Dr. Stockmann believes he can count on the backing of the Hovstad and his newspaper’s financial benefactor, the printer Aslaksen, to communicate his findings over the Mayor’s objections. However, the Mayor soon persuades them that publication of Dr. Stockmann’s report will be ruinous for them and the town, and Dr. Stockmann finds himself completely isolated. Nevertheless, the self-proclaimed “patriot” moves ahead and calls a public meeting where, defying the Mayor and Aslaksen’s wishes, he tries to convince the townspeople of the truth of his findings. By the time he gains the floor, however, Dr.

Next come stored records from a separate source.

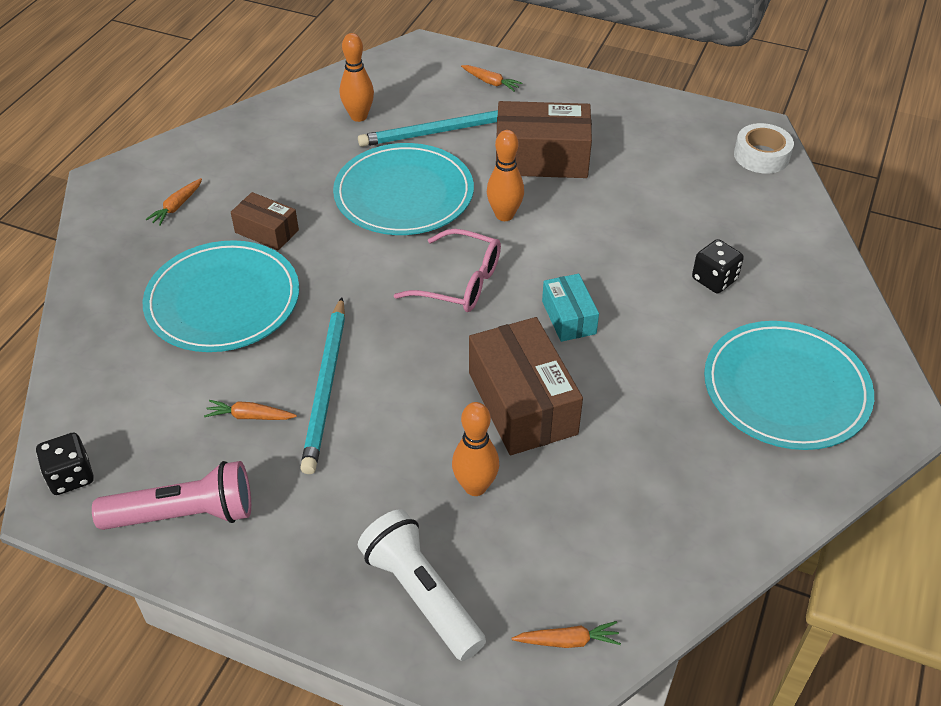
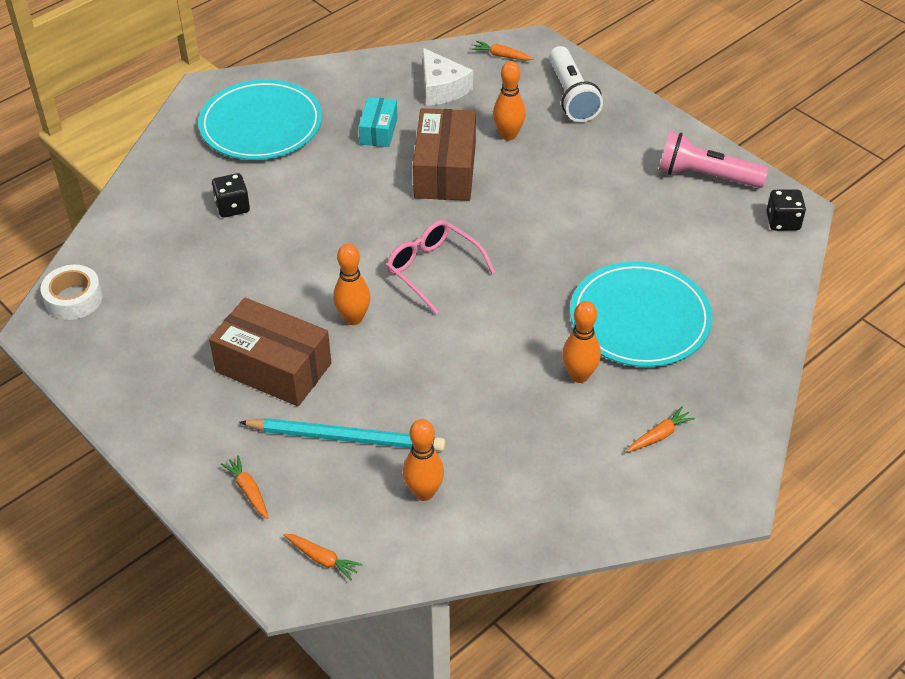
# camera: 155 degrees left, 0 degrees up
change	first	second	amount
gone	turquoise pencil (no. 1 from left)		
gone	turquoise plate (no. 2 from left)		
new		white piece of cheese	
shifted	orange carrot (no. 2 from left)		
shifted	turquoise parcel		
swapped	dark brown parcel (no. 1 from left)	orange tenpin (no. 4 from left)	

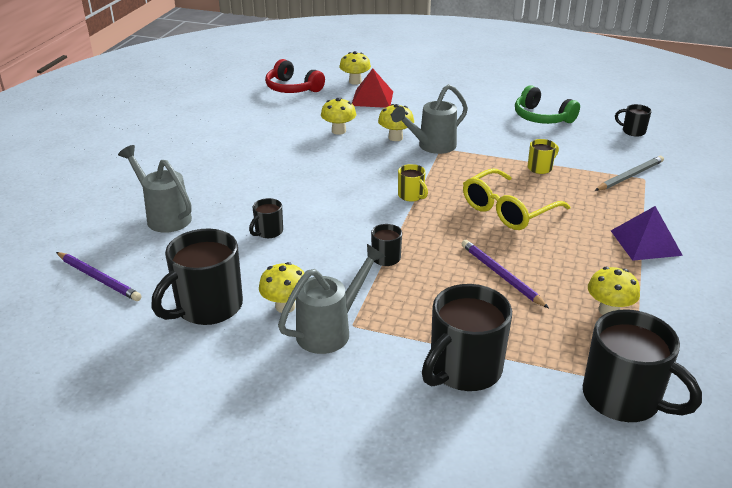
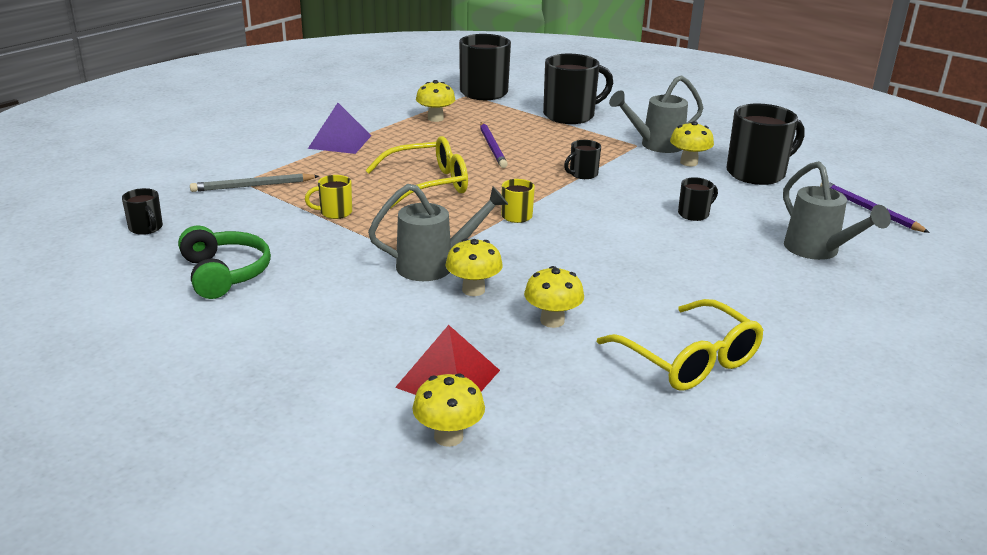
# camera: 160 degrees left, 5 degrees down
change	first	second	amount
gone	crimson over-ear headphones		
new		golden glasses (no. 2 from left)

Stockmann is so upset that he instead lashes out at the “overwhelming stupidity of the authorities” and ridicules the remainder of those present as “fools” who “want to found the town’s prosperity on a quagmire of lies and fraud.” As a result, it is easy for the townspeople to “blame the messenger” (Markel 2009); Dr. Stockmann is proclaimed a “public enemy,” dismissed from his position, and his house is stoned by an enraged mob.
In addition to setting aside his rivalry with his brother and exploring ways to achieve both of their goals (protecting the health of the townspeople without bankrupting the Baths), how else might Dr. Stockmann have more effectively communicated the danger to his community? He erred in using the technical language of a scientific report (“millions of infusoria”), rather than simpler messages that people could grasp more easily. Even if Hovstad had published the report, it seems unlikely that most readers would have understood it, much less believed its conclusions. As one commentator noted, contemporary “epoch-making scientists (such as Pasteur and Koch) not only produced convincing and reliable data from a scientific point of view, but also acquired the skills and insights needed to enter into a dialogue with their cultural and societal environment” (Zwart 2004). In fact, Pasteur’s “true success” has been said to have been not proving germ theory, but “transmitting [it] to the greater world” (Matos 2008).
As Dr. Stockmann discovered, relying on his own authority as a “man of science” and taking for granted the support of other key stakeholders (the Mayor, the town paper, and the leader of the townspeople’s association) was a recipe for disaster. Confronted by a public health threat that they may not fully understand, most people instinctively turn to these authorities, who in this case were given no good reasons to endorse Dr. Stockmann’s recommendations. Finally, and most fatally, Stockmann “negates his professional effectiveness by succumbing to his own anger and lashing out at the public. By misfiring his alienating tirades at those he most needs to convince, Stockmann creates an insurmountable public health barrier: distrust of the very official the public needs to trust most” (Markel 2009).
1. Markel H. Physician, heal thyself: Arthur Miller, Henrik Ibsen, and the enemies of the people. JAMA 2009;301:2506-7.
2. Matos TC. Choleric fictions: epidemiology, medical authority, and An Enemy of the People. Modern Drama 2008;51:353-66.
3. Zwart H. Environmental pollution and professional responsibility: Ibsen’s A Public Enemy as a seminar on science communication and ethics. Environmental Values 2004;13:349-72.